Categories : Cash is trust
August 8, 2017
Tags : Cash, Europe, Public good, Regulation
Various associations stepped up to defend cash following a public consultation on possible cash restrictions in the EU.
Communication Team / Equipo de Comunicación

In January 2017, the European Commission released an Inception Impact Assessment followed by a public consultation designed to explore several options to limit cash transactions, identified as a “major way” to finance terrorist activities. In response, various organizations and individuals have stepped up to the plate to defend cash payments, including EURICPA – the European cash protection association. 

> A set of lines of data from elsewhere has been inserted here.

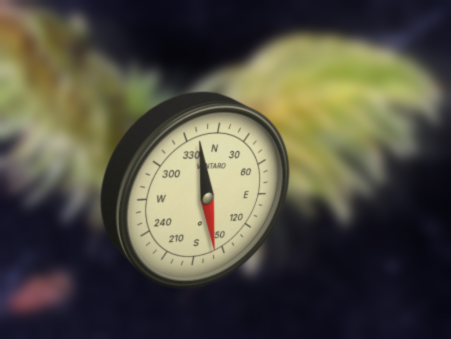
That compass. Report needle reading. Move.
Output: 160 °
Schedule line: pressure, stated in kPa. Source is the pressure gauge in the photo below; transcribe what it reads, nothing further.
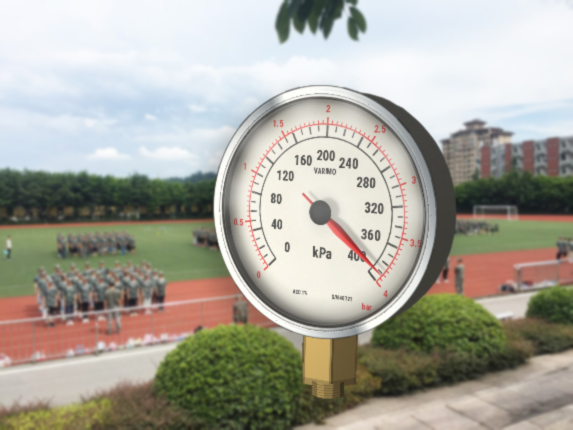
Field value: 390 kPa
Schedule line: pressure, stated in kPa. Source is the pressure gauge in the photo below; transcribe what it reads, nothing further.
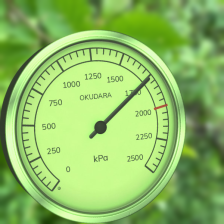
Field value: 1750 kPa
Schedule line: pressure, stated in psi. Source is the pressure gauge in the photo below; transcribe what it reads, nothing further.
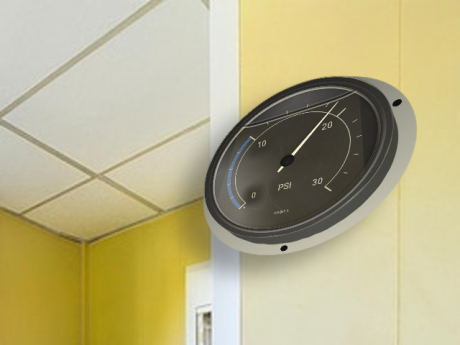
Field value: 19 psi
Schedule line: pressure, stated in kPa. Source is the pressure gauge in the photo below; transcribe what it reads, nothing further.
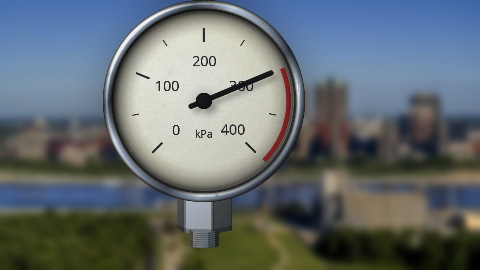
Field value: 300 kPa
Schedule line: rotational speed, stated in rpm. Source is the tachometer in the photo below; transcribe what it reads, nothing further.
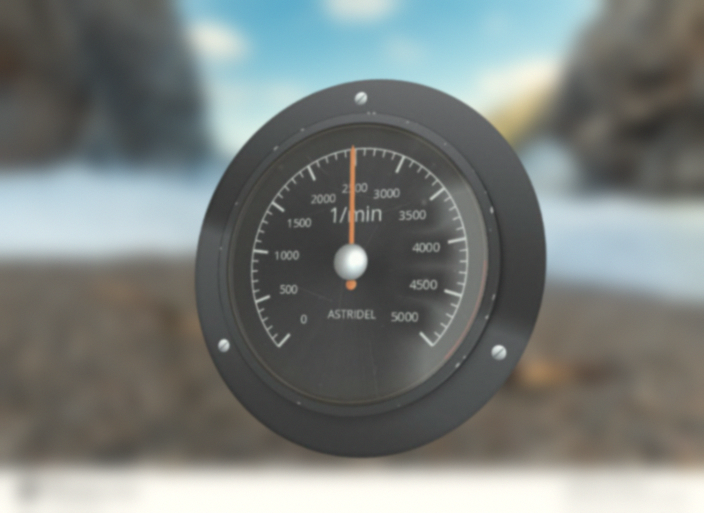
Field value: 2500 rpm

EURICPA was created in 2005 in Brussels and represents the European manufacturers of intelligent solutions for cash transportation and storage, based on a system of banknote neutralisation by staining inks. The association answered to the public consultation by publishing a position paper demonstrating that cash and terrorism cannot be linked together. In addition, EURICPA firmly affirmed that cash payment restrictions would have a negative impact on the EU economy and affect European citizens’ freedom of choice. The results of the public survey led to similar conclusions. In fact, 86% believe cash restrictions will not help combat the financing of terrorism and 87% believe that such restrictions will negatively affect the economy.

In its paper, EURICPA explained that the relation between cash and terrorist activities is an old fashioned belief that pictures criminals carrying huge amount of cash in a suitcase. In reality, criminals are increasingly digitalized and take advantage of cryptographic communications and virtual currencies, which are almost impossible to track. Furthermore, the association reminded the numerous benefits of cash over card payments. Indeed, cash is available to anybody and anywhere, whereas cards induce fees and can lead to social exclusion.

Moreover, EURICPA stated that the volume of euro notes in circulation has grown steadily since its introduction in 2002, demonstrating that banknotes remain a key payment instrument, especially for P2P transactions. Cash restrictions would limit consumers’ freedom of choice and force them to use other payment methods controlled by commercial institutions. In addition, alternative solutions such as mobile banking do not ensure consumers’ fundamental right to privacy.

Earlier this year, ESTA – the Association of Cash Management Companies – also spoke out against the EU measures and demonstrated in a report that cash payment limitations would have a very little impact on terrorist activities as cash is mostly obtained from legal sources, making suspicious transactions extremely difficult to detect.